[Source texts of formatted documents]
————————
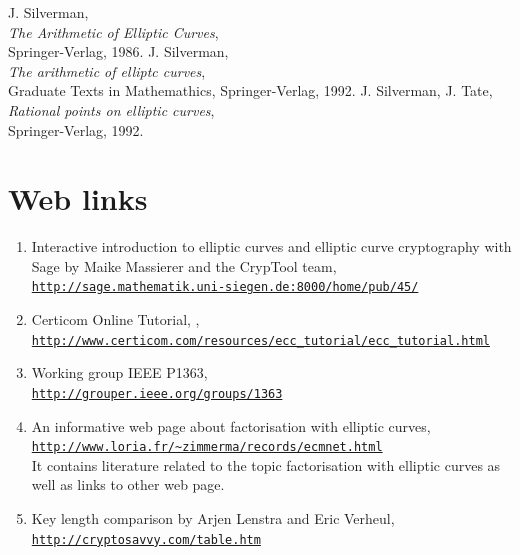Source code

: \begin{thebibliography}{99999}
     J. Silverman, 
        \\
        {\em The Arithmetic of Elliptic Curves},\\
	Springer-Verlag, 1986.
    J. Silverman,
	 \\
        {\em The arithmetic of elliptc curves},\\
	Graduate Texts in Mathemathics, Springer-Verlag, 1992.
    J. Silverman, J. Tate,
	 \\
        {\em Rational points on elliptic curves},\\
	Springer-Verlag, 1992.

\end{thebibliography}

\section*{Web links}

\begin{enumerate}
   \item Interactive introduction to elliptic curves and elliptic curve cryptography
         with Sage by Maike Massierer and the CrypTool team,\\
         \href{http://sage.mathematik.uni-siegen.de:8000/home/pub/45/}
      {\texttt{http://sage.mathematik.uni-siegen.de:8000/home/pub/45/}}

   \item Certicom Online Tutorial, ,\\
         \href{http://www.certicom.com/resources/ecc_tutorial/ecc_tutorial.html}
      {\texttt{http://www.certicom.com/resources/ecc\_tutorial/ecc\_tutorial.html}}
		
   \item Working group IEEE P1363, \\
         \href{http://grouper.ieee.org/groups/1363}
      {\texttt{http://grouper.ieee.org/groups/1363}}

   \item \hypertarget{Lenstra2}{}
         An informative web page about factorisation with elliptic curves, \\
         \href{http://www.loria.fr/~zimmerma/records/ecmnet.html}
	 {\texttt{http://www.loria.fr/\~{}zimmerma/records/ecmnet.html}} \\
         It contains literature related to the topic factorisation with 
	 elliptic curves as well as links to other web page. 

   \item Key length comparison by Arjen Lenstra and Eric Verheul,\\
         \href{http://cryptosavvy.com/table.htm}
      {\texttt{http://cryptosavvy.com/table.htm}}

\end{enumerate}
————————
Return each line of the data above that includes the word "html".

         \href{http://www.certicom.com/resources/ecc_tutorial/ecc_tutorial.html}
      {\texttt{http://www.certicom.com/resources/ecc\_tutorial/ecc\_tutorial.html}}
         \href{http://www.loria.fr/~zimmerma/records/ecmnet.html}
	 {\texttt{http://www.loria.fr/\~{}zimmerma/records/ecmnet.html}} \\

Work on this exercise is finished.